Tut mir Leid, falls meine Schreibkünste eingerostet wirken und das Kapitel kurz und nicht über-spannend gehalten ist - ich hoffe trotzdem, dass es gefällt. Viel Spaß - ich freue mich auf (kritische) Rückmeldung eurerseits!//

***

Die junge Frau saß wie versteinert auf dem unbequemen Plastikstuhl. Ihr Blick war starr auf das Fenster hinter dem Arzt gerichtet, der mit wenigen Worten gerade ihre gesamte Welt, ihre Pläne und Ideen, zerstört hatte.

Draußen begann es gerade zu regen. ‚Wie passend', dachte Sarah, und fühlte, wie Tränen in ihren Augen brannten, doch sie wollte ihre Beherrschung nicht endgültig verlieren.
Der Mann blickte sie über seinen Brillenrand an und verzog keine Miene. Nach wenigen Sekunden, die Sarah allerdings wie eine halbe Ewigkeit vorkamen, meldete sich der Arzt erneut zu Wort.
„Haben Sie verstanden, was ich Ihnen gesagt habe?", erkundigte er sich, „es ist von enormer Wichtigkeit, dass wir sobald wie möglich mit der Therapie beginnen, dazu benötige ich jedoch ihre Zustimmung, Miss Williams."

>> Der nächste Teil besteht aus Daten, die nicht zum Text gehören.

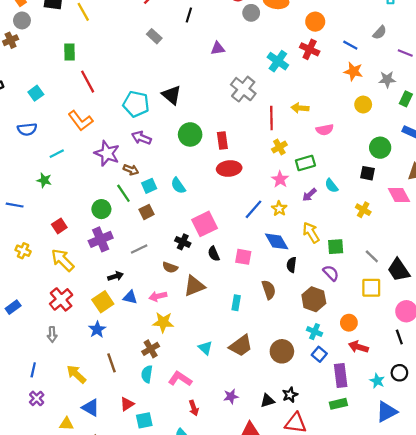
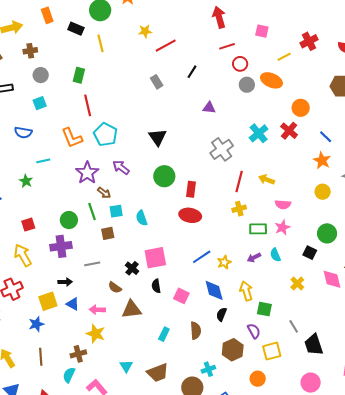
gray circle: (22, 20) -> (41, 75), moved
cyan pentagon: (136, 104) -> (106, 135), moved
pink star: (280, 179) -> (282, 228), moved
yellow square: (371, 288) -> (272, 351), moved, turned -30
cyan cross: (315, 332) -> (208, 369), moved, turned 32

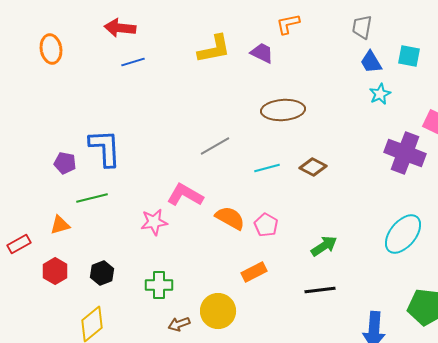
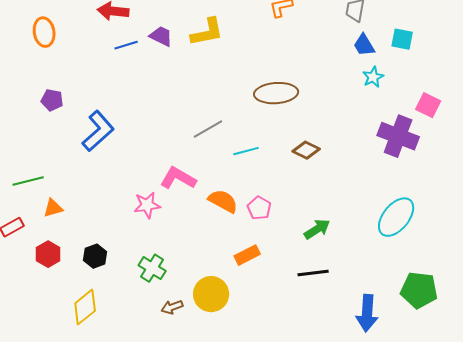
purple trapezoid: (262, 53) -> (161, 36), moved
blue L-shape: (105, 148) -> (98, 131), turned 51
purple pentagon: (65, 163) -> (52, 100), moved
cyan line: (267, 168) -> (246, 151), moved
green line: (92, 198) -> (28, 181), moved
green cross: (159, 285) -> (152, 268), turned 32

Sarah nickte nur abwesend. Sie war gerade achtzehn Jahre alt geworden und wollte im nächsten Jahr mit ihrer Schauspiel-Ausbildung beginnen, ein neues Leben in einer neuen Stadt. „Ja, ich stimme zu", antwortete sie schließlich heiser. Was sollte ihr denn anderes übrigbleiben?„Gut", meinte der Arzt und erhob sich langsam, um Sarah nach diesem kurz gehaltenen Gespräch zu verabschieden, „ich werde alles in die Wege leiten, damit wir bereits morgen mit der Chemotherapie beginnen können. Fahren Sie erstmal zu ihrer Familie nach Hause und packen ein paar Sachen. Die Schwester bei der Terminvergabe wird sich heute noch bei Ihnen melden. Wir sehen uns dann morgen." Mit diesen Worten reichte er ihr die Hand für einen schwachen Händedruck, lächelte ihr kurz zu, dann setzte er sich wieder und widmete sich anderen Tätigkeiten.

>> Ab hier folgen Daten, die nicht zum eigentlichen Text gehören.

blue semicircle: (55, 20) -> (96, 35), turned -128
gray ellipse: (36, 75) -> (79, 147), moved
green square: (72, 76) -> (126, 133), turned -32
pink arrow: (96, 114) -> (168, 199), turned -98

Sarah stand langsam auf; sie hatte das Gefühl, alles tanzte um sie herum und der Boden könnte jeden Augenblick unter ihren Füßen nachgeben. Zu ihrer Familie, die noch nichts von dieser Hiobsbotschaft wusste. Dennoch war ihr Vater voller Sorgen, da er bemerkt hatte, dass Sarah sich in den letzten Monaten verändert hatte und immer wieder über Schwindel und Übelkeit geklagt hatte. Er hatte sie zu diesem Termin unbedingt begleiten wollen, doch Sarah hatte verneint und gemeint, dass wohl alles halb so schlimm sein würde.Jetzt wusste sie nicht, wie sie ihren Eltern davon erzählen sollte und es zerriss ihr das Herz bei dem Gedanken, dass sie damit auch deren bisheriges glückliches Leben abrupt beenden würde.
Sie wandte dem Arzt den Rücken zu und verließ den Raum. Sobald sie das Krankenhaus verlassen und sich vergewissert hatte, dass niemand in ihrer Nähe war, schossen die Tränen heiß über ihre Wangen.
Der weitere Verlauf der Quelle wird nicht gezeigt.